STUDY TEXT>

━━━

Exhibit 10.22
RESTRICTED STOCK
AGREEMENT
ISLE OF CAPRI CASINOS,
INC.
AMENDED AND RESTATED
2000 LONG-TERM INCENTIVE
PLAN
This AGREEMENT, entered into as of
the Grant Date (as defined in paragraph 1), by and between the
Participant and Isle of Capri Casinos, Inc. (the
“Company”);
WITNESSETH THAT
:
WHEREAS, the Company maintains the
Isle of Capri Casinos, Inc. Amended and Restated 2000
Long-Term Incentive Plan (the “Plan”), which is
incorporated into and forms a part of this Agreement, and the
Participant has been selected by the committee administering the
Plan (the “Committee”) to receive a Restricted Stock
Award under the Plan;
NOW, THEREFORE, IT IS AGREED, by and
between the Company and the Participant as follows:
1.
Terms of Award
. The following words and
phrases used in this Agreement shall have the meanings set forth in
this paragraph 1:
(a)
The “Participant” is
.
(b)
The “Grant Date” is
.
(c)

━━━

COLLECTED DATA>

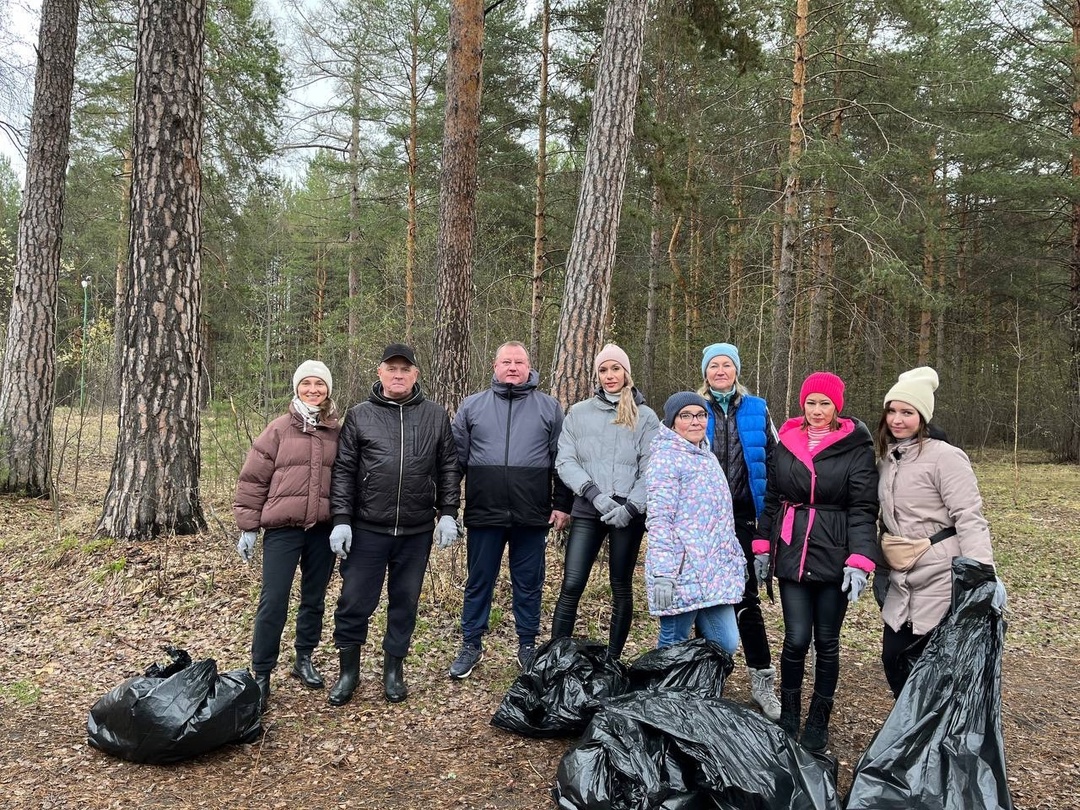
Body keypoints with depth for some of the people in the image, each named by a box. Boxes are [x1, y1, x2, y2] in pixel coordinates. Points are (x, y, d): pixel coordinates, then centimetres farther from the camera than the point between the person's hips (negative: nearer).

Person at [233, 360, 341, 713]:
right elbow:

━━━

TO DO> Please write what comes next in the restricted stock agreement text above (not the listing), picking up right after its last line.

OUTPUT>
The number of “Covered
Shares” awarded under the Agreement is
shares.
Covered Shares are shares of Stock granted under this Agreement and
are subject to the terms of this Agreement and the Plan.
(d)
The “Restricted Period”
with respect to any Covered Share is the period beginning on the
Grant Date and ending on the date that such Covered Share is fully
vested in accordance with the terms of this Agreement. The
Restricted Period applicable to the Covered Shares is set forth in
paragraph 5 of this Agreement.
(e)
Other words and phrases used in this
Agreement are defined in the Plan or elsewhere in this
Agreement. Except where the context clearly implies or
indicates the contrary, a word, term, or phrase used in the Plan is
similarly used in this Agreement.
2.
Award . The Participant is hereby granted the
number of Covered Shares set forth in paragraph 1.
3.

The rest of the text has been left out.